> **PROBLEM STATEMENT**: If a line of the data below contains the string "faster", copy it into your answer.

***** DATA IN THIS EXERCISE *****

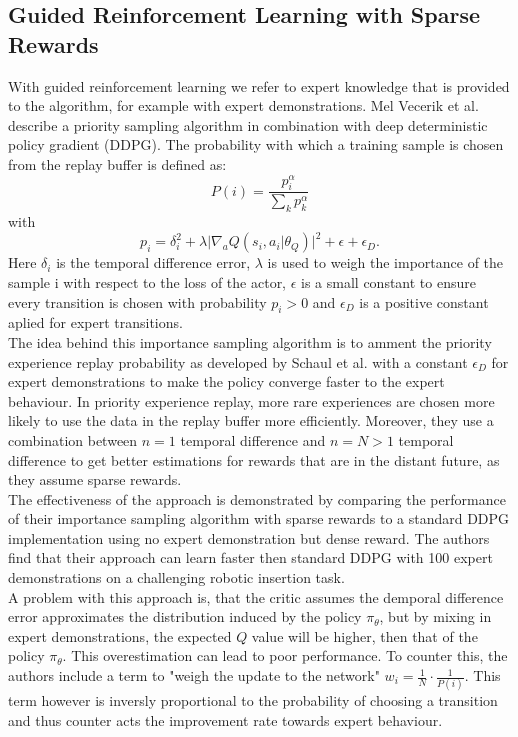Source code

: \subsection{Guided Reinforcement Learning with Sparse Rewards}
With guided reinforcement learning we refer to expert knowledge that is provided to the algorithm, for example with expert demonstrations.
Mel Vecerik et al. \cite{vecerik2018leveraging} describe a priority 
sampling algorithm in combination with deep deterministic policy gradient (DDPG). The probability with which a 
training sample is chosen from the replay buffer is defined as: 
\begin{equation}
    P(i) = \frac{p_i^\alpha}{\sum\limits_{k} p_k^\alpha}
\end{equation}
with 
\begin{equation}
    p_i = \delta_{i}^2 + \lambda \lvert \nabla_a Q(s_i, a_i \vert \theta_Q) \rvert^2 + \epsilon + \epsilon_{D}.
\end{equation}
Here $\delta_{i}$ is the temporal difference error, $\lambda$ is used to weigh the importance of the sample i with respect to the loss of the actor, 
$\epsilon$ is a small constant to ensure every transition is chosen with probability $p_i > 0$ and $\epsilon_D$ is a positive constant aplied for expert transitions.\\
The idea behind this importance sampling algorithm is to amment the priority experience replay probability as developed by Schaul et al. \cite{schaul2016prioritized} 
with a constant $\epsilon_{D}$ for expert demonstrations to make the policy converge faster to the expert behaviour. In priority experience replay, more rare 
experiences are chosen more likely to use the data in the replay buffer more efficiently. Moreover, they use a combination between $n=1$ temporal difference and 
$n=N > 1$ temporal difference to get better estimations for rewards that are in the distant future, as they assume sparse rewards.\\
The effectiveness of the approach is demonstrated by comparing the performance of their importance sampling algorithm with sparse rewards to a standard DDPG 
implementation using no expert demonstration but dense reward. The authors find that their approach can learn faster then standard DDPG with 100 expert 
demonstrations on a challenging robotic insertion task.\\ 
A problem with this approach is, that the critic assumes the demporal difference error approximates the distribution induced by the policy $\pi_{\theta}$, but by 
mixing in expert demonstrations, the expected $Q$ value will be higher, then that of the policy $\pi_{\theta}$. This overestimation can lead to poor performance. 
To counter this, the authors include a term to "weigh the update to the network" $w_i = \frac{1}{N} \cdot \frac{1}{P(i)}$. This term however is inversly proportional to the 
probability of choosing a transition and thus counter acts the improvement rate towards expert behaviour.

*****

> **EXERCISE OUTPUT**:
with a constant $\epsilon_{D}$ for expert demonstrations to make the policy converge faster to the expert behaviour. In priority experience replay, more rare 
implementation using no expert demonstration but dense reward. The authors find that their approach can learn faster then standard DDPG with 100 expert 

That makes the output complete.